_PROBLEM DESCRIPTION_
Starting with the line that contains "middle dip: (553, 262)", reproduce each line through the end of the entries exactly as written.

◆ ◆ ◆

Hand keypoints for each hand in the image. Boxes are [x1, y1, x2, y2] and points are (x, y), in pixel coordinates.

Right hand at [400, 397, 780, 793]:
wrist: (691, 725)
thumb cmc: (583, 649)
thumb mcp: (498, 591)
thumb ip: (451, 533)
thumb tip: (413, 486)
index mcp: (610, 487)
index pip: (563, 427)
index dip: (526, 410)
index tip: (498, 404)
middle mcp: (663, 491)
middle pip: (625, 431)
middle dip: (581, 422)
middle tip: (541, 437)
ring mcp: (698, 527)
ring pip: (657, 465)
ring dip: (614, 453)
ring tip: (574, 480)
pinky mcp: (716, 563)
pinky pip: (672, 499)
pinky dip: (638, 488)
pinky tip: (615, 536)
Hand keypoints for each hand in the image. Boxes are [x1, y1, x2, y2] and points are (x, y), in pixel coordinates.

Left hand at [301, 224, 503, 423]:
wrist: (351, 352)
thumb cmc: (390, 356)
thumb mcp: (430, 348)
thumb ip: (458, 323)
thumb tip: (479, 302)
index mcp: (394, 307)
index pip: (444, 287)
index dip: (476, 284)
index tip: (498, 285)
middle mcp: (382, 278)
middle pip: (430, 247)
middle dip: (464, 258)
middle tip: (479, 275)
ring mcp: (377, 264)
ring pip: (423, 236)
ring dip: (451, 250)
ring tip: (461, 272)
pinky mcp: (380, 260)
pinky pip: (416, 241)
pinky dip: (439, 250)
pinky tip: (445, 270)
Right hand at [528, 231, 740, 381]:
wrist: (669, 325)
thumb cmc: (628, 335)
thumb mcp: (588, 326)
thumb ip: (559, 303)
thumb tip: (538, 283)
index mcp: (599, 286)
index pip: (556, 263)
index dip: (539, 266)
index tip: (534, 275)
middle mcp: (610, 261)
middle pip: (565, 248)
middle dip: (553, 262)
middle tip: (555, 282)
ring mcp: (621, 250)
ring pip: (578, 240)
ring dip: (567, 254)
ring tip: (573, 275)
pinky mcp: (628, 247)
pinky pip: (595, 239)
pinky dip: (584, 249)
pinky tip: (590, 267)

◆ ◆ ◆

_RESULT OF THE TASK_
middle dip: (553, 262)
middle tip: (555, 282)
ring mcp: (621, 250)
ring pip: (578, 240)
ring dip: (567, 254)
ring tip: (573, 275)
pinky mcp: (628, 247)
pinky pip: (595, 239)
pinky dip: (584, 249)
pinky tip: (590, 267)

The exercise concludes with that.